§ PROBLEM REQUIREMENTS
Each line in the records below, from the one that contains "Vládci noci" to the one that contains "Mgr. Kamila Obdržálková", should be reproduced exactly, the first and last included.

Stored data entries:
::::

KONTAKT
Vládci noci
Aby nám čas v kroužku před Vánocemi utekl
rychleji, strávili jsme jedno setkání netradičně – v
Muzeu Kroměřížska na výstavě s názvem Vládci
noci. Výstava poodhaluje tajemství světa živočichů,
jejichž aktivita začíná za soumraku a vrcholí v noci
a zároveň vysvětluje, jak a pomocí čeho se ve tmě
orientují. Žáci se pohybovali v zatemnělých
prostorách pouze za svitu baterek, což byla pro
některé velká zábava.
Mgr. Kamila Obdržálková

::::

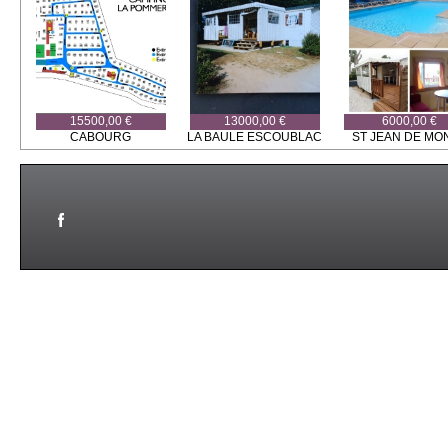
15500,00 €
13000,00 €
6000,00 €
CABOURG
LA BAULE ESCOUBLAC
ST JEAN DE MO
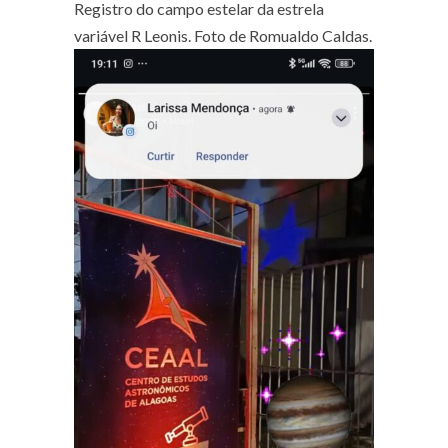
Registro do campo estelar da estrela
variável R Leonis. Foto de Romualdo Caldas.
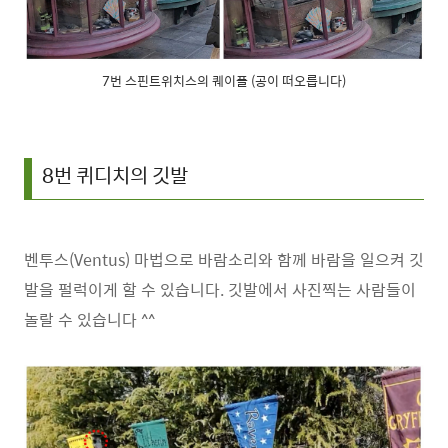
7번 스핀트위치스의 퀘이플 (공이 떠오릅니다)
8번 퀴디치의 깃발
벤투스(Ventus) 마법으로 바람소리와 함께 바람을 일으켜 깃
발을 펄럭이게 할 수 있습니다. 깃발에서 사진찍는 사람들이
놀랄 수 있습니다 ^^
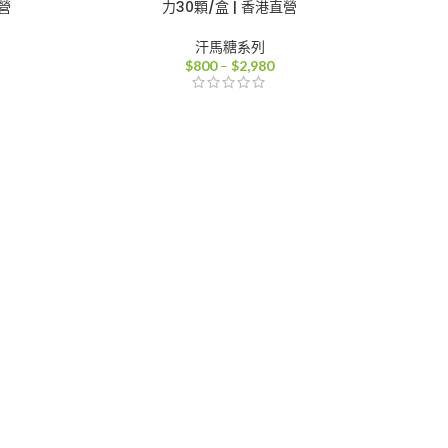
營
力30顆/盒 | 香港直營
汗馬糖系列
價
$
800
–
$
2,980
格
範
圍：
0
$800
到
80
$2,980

::::

§ PROBLEM SOLUTION
Vládci noci
Aby nám čas v kroužku před Vánocemi utekl
rychleji, strávili jsme jedno setkání netradičně – v
Muzeu Kroměřížska na výstavě s názvem Vládci
noci. Výstava poodhaluje tajemství světa živočichů,
jejichž aktivita začíná za soumraku a vrcholí v noci
a zároveň vysvětluje, jak a pomocí čeho se ve tmě
orientují. Žáci se pohybovali v zatemnělých
prostorách pouze za svitu baterek, což byla pro
některé velká zábava.
Mgr. Kamila Obdržálková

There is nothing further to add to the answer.